Революционные демократы не придумали того Бодлера, которому по-товарищески пожали руку. В этом же ключе многие стихи французского поэта были истолкованы его соотечественниками, возбудившими против него судебный процесс, в частности прокурором Эрнестом Пинаром, выступавшим обвинителем по делу «Цветов зла»[283]. Эстетика Бодлера и теми и другими воспринималась как стремление «изображать все, срывать покровы со всего». Разница была лишь в том, что полное осуждение сменилось безоговорочным одобрением. И наоборот, такие высказывания Якубовича, как «“Цветы зла” были динамитной бомбой, упавшей в буржуазное общество Второй Империи»[284], с переакцентуацией симпатии на антипатию, вполне могли присутствовать в обвинительной речи против Бодлера.

Весьма выразительный пример двух уклонов, условно говоря, «этического» и «эстетического», в переводах Бодлера дает сопоставление версий стихотворения «L’homme et la mer» принадлежащих перу Якубовича и Вяч. Иванова. Превосходный перевод Иванова обогащен символистской образностью. Вся вторая строфа решена в этой не свойственной Бодлеру стилистике:

              Свой темный лик ловить под отсветом зыбей              Пустым объятием, и сердца ропот гневный              С весельем узнавать в их злобе многозевной,              В неукротимости немолкнущих скорбей[285].

Механизм символистской переакцентуации Бодлера можно продемонстрировать ивановским, казалось бы, достаточно точным переводом второй строки третьей строфы: «L’homme, nul n’a sondé le fond de tes abîmes» («Человек, никто не заглядывал в твои глубины»). У Вяч. Иванова: «Кто тайное твое, о Человек, поведал?»[286]

В переводе Якубовича образность Бодлера оказывается, наоборот, проясненной и заземленной. Беда не только в том, что перевод насыщается избыточными эпитетами – «безбрежная душа», «мятежная грудь», «дикие жалобы», но скорее в том, что это устойчивые поэтизмы, оказывающие на поэтику Бодлера разрушительное действие.

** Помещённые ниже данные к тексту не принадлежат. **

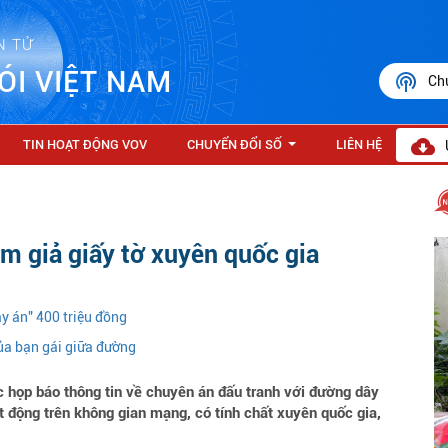
N TỬ
ÓI VIỆT NAM
Ch
TIN HOẠT ĐỘNG VOV
CHUYỂN ĐỔI SỐ
LIÊN HỆ
...
àm giả giấy tờ xuyên quốc gia
y án" 400 triệu đồng
ủa bạn gái giữa đường
 họp báo thông tin về chuyên án đấu tranh với đường dây
ạt động trên không gian mạng, có tính chất xuyên quốc gia,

Четвертое бодлеровское стихотворение, относящееся к циклу «Spleen», на русской почве вполне может представлять перевод Вячеслава Иванова. В то же время было бы несправедливо и неэкономно предать забвению другие любопытные версии, прежде всего, принадлежащие перу Якубовича и Андреевского, а также версию Анненского, хотя она и не относится к числу лучших его работ. Переводы Якубовича и особенно Андреевского примечательны тем, что они от первых строк к последним, по нарастающей, обогащаются образностью дантовского «Ада», в принципе не чуждой Бодлеру, однако в данном случае искусственно усиленной. Приведу две строфы в переводе Андреевского и Якубовича, которые воспринимаются едва ли не как элементы одного и того же стихотворения:

Якубович

                Когда нам кажутся решеткой исполинской                Повисшего дождя свинцовые струи,                И стаи пауков со злобой сатанинской                В глубь мозга нашего ведут силки свои[287].

Андреевский

                Тогда немых гробов я вижу вереницы                И плачу над своей растерзанной Мечтой,                А Скорбь меня сосет со злобою тигрицы                И знамя черное вонзает в череп мой[288].